The Safety and Security Committee and Police Services at Los Medanos College are working to implement new and accurate evacuation route maps in every classroom and office space on campus.

As a result of construction to build a new Student Union building, which is slated to open in spring 2020, old evacuation routes and safety protocols need to be updated to include the new routes.

“The new maps are currently in progress with our marketing department,” said Lt. Chad Wehrmeister. “It’s our priority to get the college community familiarized with those layouts and evacuation plans for the new building.”

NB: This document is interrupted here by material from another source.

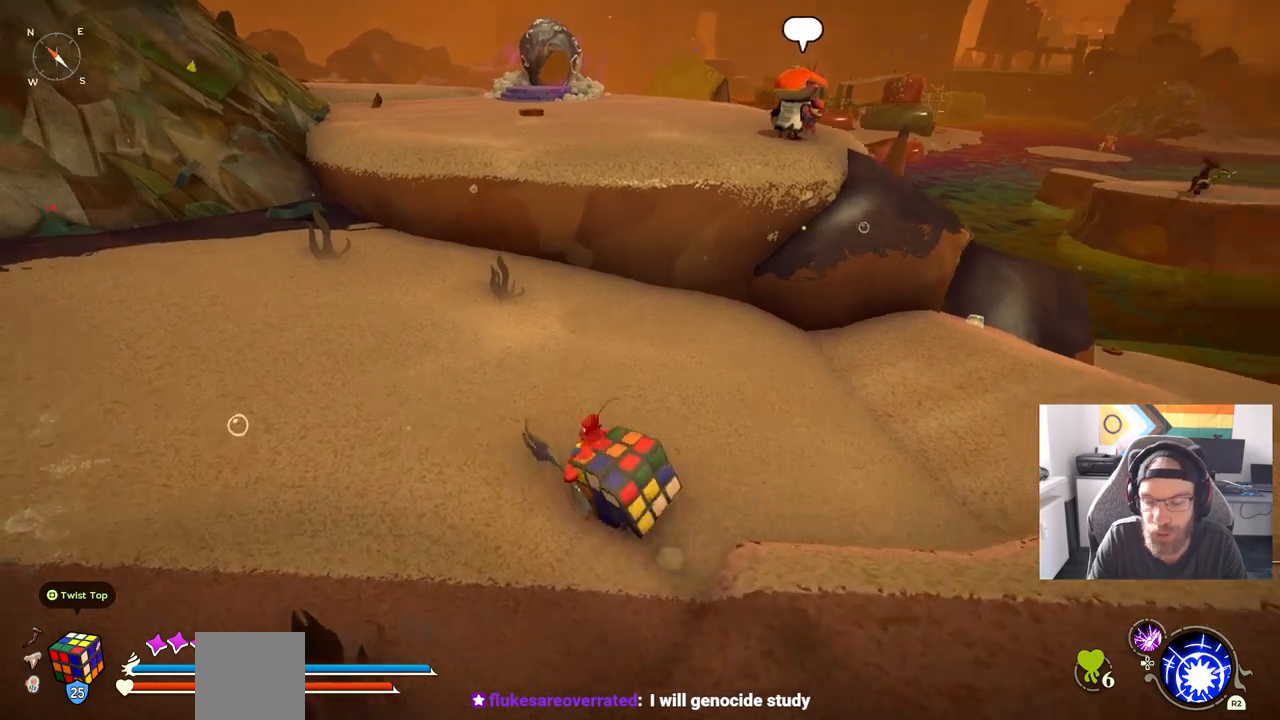
{"buttons": ["CIRCLE"], "left_stick": "up-left", "right_stick": "center", "events": [[183, "CIRCLE", "down"]]}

The Safety and Security Committee (SSC) has been working closely with Police Services to incorporate, not only new evacuation maps, but emergency preparedness flip books in every campus or office space on the Pittsburg campus.

“With regards to the flip books, they were designed for DVC and upon initial review the detailed content needs to reviewed and edited for LMC. This work is still underway,” said Safety and Security Committee Chair Carlos Montoya.

The flip books will include general, all-encompassing safety information that demonstrates the proper reaction protocol that students and staff will be expected to follow if they encounter an emergency on campus.

“It’s breaking emergency down to its simplest form. The maps and flip books are a real handy resource to have that we hope people will take the time to look at,” said Wehrmeister.

In addition to the new maps and flip books, which are still being edited and improved by the committee, Police Services recently conducted multiple emergency preparedness trainings.

Wehrmeister and the Police Department conducted a safety training Nov. 8 with the employees who work in the Office of Instruction.

The office provides academic management and support for all instructional programs, supervising instructional faculty and classified staff who work with students daily. Prior to last Friday, Office of Instruction personnel had not undergone emergency preparedness training for a significant period of time.

As part of the training, Wehrmeister visited each individual office to talk about what you could do in an emergency situation. “What I liked was when he came into our offices, because the physical layout of every room is completely different,” said Eileen Valenzuela, Office of Instruction supervisor.

Not only did Police Services conduct training with the Office of Instruction, but with many other groups on campus as well.

“This past Friday we had an emergency preparedness training with Student Life, leadership students, student employees… and those students become ambassadors for safety on campus,” said Wehrmeister.

The Safety and Security Committee has also assigned each of its members an area or building of responsibility they are expected to cover in the event of an evacuation or shelter in place.

“The document is called the Safety Support Team and is designed to ensure that there are roles during an emergency/evacuation,” said Montoya.

Not only are committee members assigned areas of responsibility during potential emergency situations, but police aides and officers are trained to go to the source of the problem, whether it be a fire alarm or otherwise, in an emergency situation as well.

The Contra Costa Community College District Police Department trains their officers to go straight to the source, yet in situations such as school shootings, there is no predetermined response to the issue.

“How do we prepare for the unpreparable? We focus and train for the things that we can control,” said Wehrmeister.

It all boils down to two potential responses, according to the district police department: evacuation from the premises or lockdown/shelter in place.

The fear of potential school shootings at any college in our area has become a predominant concern of members of the LMC student body, as there has been a significant increase in active school shootings recently. This week, Thursday Nov. 14, a school shooting at Saugus High School in Santa Clarita, California left two dead and several injured.

Mike Kuhlman, deputy superintendent of the William S. Hart Union High School District where the shooting took place, said that school officials were “in the process of formulating a plan to care for our school and our community,” yet they did not have a solid safety plan yet.

The Safety and Security Committee and Police Services at Los Medanos College are constantly working to improve safety measures on campus, and educate the college community about emergency preparedness, but they still have work to do in preparing for these types of mass shooter emergencies.

“The committee’s intention is to be more nimble and flexible in responding to safety issues. Members believe that by making it an ‘operational’ group, it can better advise the Business Office and Police Department and provide prompter responses to safety issues,” said LMC President Bob Kratochvil.